Kohn was clearly aware that the model's sacrifice ratio had undergone some change and was rightfully cognizant of how it compares against alternative models. As it happens, the increases already incurred in the sacrifice ratio were only the beginning.
The climb in the model sacrifice ratio is striking, particularly as it was incurred over such a short period of time among model vintages with substantial overlap in their estimation periods. One might be forgiven for thinking that this phenomenon is idiosyncratic to the model under study. But other work shows that this result is not a fluke.24 At the same time, as we have already noted, the model builders did incorporate shifts in the NAIRU (and in potential output), but found that leaning exclusively on this one story for macroeconomic dynamics in the late 1990s was insufficient. Thus, the revealed view of the model builders contrasts with idea advanced by Staiger, Stock and Watson (2001), among others, that changes in the Phillips curve are best accounted for entirely by shifts in the NAIRU. Toward the end of the decade, a reduction in the sacrifice ratio became an important objective of the specification and estimation of the model's wage-price block; success on this front was achieved through respecification of how long-term inflation expectations evolve over time. .
Figure 3.2 shows the funds-rate multiplier; that is, the percentage decrease in the level of real GDP after eight quarters in response to a persistent 100-basis-point increase in the funds rate. This time, the red dashed line shows important time variation: the ex post funds rate multiplier varies with initial conditions, it is largest, in absolute terms, at about 1.6 percentage point in late 2000, and lowest at the beginning and at the end of the period, at about 1 percent. The nonlinearity stems entirely from the specification of the model's stock market equation, which is written in levels, rather than in logs, a feature that makes the interest elasticity of aggregate demand an increasing function of the ratio of stock market wealth to total wealth. The mechanism is that an increase in the funds rate raises long-term bond rates, which in turn bring about a drop in stock market valuation operating through the arbitrage relationship between expected risk-adjusted bond and equity returns. The larger the stock market, the stronger the effect.25
The real-time multiplier, shown by the solid black line is harder to characterize. Two observations stand out. The first is the sheer volatility of the multiplier. In a large-scale model such as the FRB/US model, where the transmission of monetary policy operates through a number of channels, time variation in the interest elasticity of aggregate demand depends on a large variety of parameters. Second, the real-time multiplier is almost always smaller than the ex post multiplier. The gap between the two is particularly marked in 2000, when the business cycle reached a peak, as did stock prices. At the time, concerns about possible stock market bubbles were rampant. One aspect of the debate between proponents and detractors of the active approach to stock market bubbles concerns the feasibility of policy prescriptions in a world of model uncertainty.26 The considerable difference between the real-time and ex post multipliers during this period demonstrates the difficulty in carrying out historical analyses of the role of monetary policy; today's assessment of the strength of those monetary policy actions can differ substantially from what the FRB/US model implied in real time.

:: PROBLEM SET ::
1. List every person named by surname in the FRB/US model excerpt.
2. Write a continuation of the FRB/US model excerpt that begins after its final sentence.
The data that follow have no connection to the FRB/US model excerpt.

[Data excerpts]
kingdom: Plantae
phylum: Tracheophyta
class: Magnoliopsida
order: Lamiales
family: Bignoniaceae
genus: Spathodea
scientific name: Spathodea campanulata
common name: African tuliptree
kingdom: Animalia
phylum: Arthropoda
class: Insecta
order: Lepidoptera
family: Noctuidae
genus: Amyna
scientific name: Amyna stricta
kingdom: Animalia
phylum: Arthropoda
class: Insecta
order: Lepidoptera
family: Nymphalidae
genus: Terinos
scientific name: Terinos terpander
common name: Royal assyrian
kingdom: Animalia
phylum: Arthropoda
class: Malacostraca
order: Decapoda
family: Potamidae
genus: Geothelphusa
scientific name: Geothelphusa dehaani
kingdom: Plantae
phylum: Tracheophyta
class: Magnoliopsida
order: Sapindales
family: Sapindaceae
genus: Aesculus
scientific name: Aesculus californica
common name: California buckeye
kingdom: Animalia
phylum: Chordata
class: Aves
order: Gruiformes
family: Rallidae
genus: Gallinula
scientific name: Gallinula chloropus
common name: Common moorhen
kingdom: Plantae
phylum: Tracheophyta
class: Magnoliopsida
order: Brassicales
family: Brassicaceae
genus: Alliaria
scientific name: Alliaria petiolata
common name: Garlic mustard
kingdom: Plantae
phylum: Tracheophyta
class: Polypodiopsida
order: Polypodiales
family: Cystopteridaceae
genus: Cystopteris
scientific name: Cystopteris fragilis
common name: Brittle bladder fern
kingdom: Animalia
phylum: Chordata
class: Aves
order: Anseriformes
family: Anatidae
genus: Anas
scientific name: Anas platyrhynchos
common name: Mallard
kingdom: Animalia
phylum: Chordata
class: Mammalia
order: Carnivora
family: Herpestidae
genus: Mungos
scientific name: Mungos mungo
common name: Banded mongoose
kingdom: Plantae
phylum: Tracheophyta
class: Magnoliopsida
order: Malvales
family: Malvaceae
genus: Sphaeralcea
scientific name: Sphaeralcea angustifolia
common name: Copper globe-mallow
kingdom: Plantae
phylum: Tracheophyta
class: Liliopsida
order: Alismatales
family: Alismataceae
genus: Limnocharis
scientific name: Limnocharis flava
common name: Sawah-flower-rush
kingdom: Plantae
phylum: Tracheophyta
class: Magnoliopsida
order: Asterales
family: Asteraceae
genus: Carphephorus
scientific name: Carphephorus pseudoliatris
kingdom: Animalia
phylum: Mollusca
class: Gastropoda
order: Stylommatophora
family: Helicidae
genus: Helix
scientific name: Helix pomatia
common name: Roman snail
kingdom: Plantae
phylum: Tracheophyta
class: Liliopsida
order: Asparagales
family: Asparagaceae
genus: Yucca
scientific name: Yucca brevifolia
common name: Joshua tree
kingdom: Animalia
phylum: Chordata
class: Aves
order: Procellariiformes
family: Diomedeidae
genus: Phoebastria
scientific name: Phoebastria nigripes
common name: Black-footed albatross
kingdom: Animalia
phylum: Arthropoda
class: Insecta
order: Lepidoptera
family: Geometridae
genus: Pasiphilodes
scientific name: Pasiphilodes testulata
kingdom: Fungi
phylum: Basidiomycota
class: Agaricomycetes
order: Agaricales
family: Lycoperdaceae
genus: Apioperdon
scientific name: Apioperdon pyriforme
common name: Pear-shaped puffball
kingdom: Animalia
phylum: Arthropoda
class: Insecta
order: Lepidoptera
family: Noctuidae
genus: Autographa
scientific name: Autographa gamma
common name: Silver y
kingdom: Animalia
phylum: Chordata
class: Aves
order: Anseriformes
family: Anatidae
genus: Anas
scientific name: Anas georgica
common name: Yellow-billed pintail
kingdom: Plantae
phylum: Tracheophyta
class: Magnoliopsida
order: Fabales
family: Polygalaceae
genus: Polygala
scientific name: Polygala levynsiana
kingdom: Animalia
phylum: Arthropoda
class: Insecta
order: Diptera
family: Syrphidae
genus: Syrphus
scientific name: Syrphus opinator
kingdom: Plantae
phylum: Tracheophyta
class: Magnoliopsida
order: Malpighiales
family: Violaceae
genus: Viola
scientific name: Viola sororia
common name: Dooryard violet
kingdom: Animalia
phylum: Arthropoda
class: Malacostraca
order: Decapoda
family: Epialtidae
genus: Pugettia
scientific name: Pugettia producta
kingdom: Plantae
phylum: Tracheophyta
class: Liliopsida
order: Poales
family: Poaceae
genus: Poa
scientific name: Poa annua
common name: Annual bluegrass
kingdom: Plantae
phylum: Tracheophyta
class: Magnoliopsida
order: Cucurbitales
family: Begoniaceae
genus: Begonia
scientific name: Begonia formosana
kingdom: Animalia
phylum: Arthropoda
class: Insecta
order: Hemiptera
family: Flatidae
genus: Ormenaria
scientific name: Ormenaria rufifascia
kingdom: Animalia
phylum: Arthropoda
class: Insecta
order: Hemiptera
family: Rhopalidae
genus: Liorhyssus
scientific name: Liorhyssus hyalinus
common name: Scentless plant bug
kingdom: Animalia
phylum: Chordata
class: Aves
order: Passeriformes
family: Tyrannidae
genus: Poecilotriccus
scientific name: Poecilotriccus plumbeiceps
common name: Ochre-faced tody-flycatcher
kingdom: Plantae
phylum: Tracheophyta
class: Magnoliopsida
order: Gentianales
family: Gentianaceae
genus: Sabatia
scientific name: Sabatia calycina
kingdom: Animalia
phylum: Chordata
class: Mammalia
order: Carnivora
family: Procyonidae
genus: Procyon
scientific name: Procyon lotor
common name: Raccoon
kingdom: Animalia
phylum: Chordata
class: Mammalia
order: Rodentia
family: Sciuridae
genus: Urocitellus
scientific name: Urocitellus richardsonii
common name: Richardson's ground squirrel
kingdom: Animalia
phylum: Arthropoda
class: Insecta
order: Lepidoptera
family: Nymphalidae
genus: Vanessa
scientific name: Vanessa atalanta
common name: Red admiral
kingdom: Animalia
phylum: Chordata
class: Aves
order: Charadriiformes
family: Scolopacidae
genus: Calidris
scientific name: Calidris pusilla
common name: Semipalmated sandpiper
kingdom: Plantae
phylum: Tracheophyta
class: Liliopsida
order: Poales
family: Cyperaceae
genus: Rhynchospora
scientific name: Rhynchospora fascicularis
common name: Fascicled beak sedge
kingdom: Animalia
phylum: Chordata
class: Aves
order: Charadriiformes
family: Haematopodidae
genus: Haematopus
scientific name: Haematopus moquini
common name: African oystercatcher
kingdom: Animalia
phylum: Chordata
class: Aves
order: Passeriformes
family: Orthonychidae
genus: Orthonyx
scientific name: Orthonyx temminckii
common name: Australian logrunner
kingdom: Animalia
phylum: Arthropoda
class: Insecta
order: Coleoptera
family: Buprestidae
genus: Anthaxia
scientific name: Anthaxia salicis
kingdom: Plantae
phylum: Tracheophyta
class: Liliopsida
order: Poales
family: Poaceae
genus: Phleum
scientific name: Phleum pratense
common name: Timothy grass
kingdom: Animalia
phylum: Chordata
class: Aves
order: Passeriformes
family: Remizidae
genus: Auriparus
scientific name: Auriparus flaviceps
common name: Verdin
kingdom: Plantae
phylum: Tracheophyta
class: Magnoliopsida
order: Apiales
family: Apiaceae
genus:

:: RESPONSES TO THE TASKS ::
1. Kohn, Staiger, Stock, Watson

2.
The final two multipliers covered in this section cover real and nominal aspects of the international economy. The first is the effect of a sustained 10-percent appreciation of the real exchange value of the US dollar on real output in the United States. The second is the effect of a lasting 10-percent change in the relative price of non-oil import goods on PCE inflation.27 Without belaboring the details, the salient fact to take from these two figures is first and foremost the variability of the elasticities.28 In the case of non-oil import prices, the figure also shows quite clearly another aspect of the so-called great moderation, namely a sharp reduction over time in the influence of shocks on inflation; the phenomenon of diminished pass-through of exchange-rate shocks into inflation in particular has been documented by Campa and Goldberg (200) and Gagnon and Ihrig (2004).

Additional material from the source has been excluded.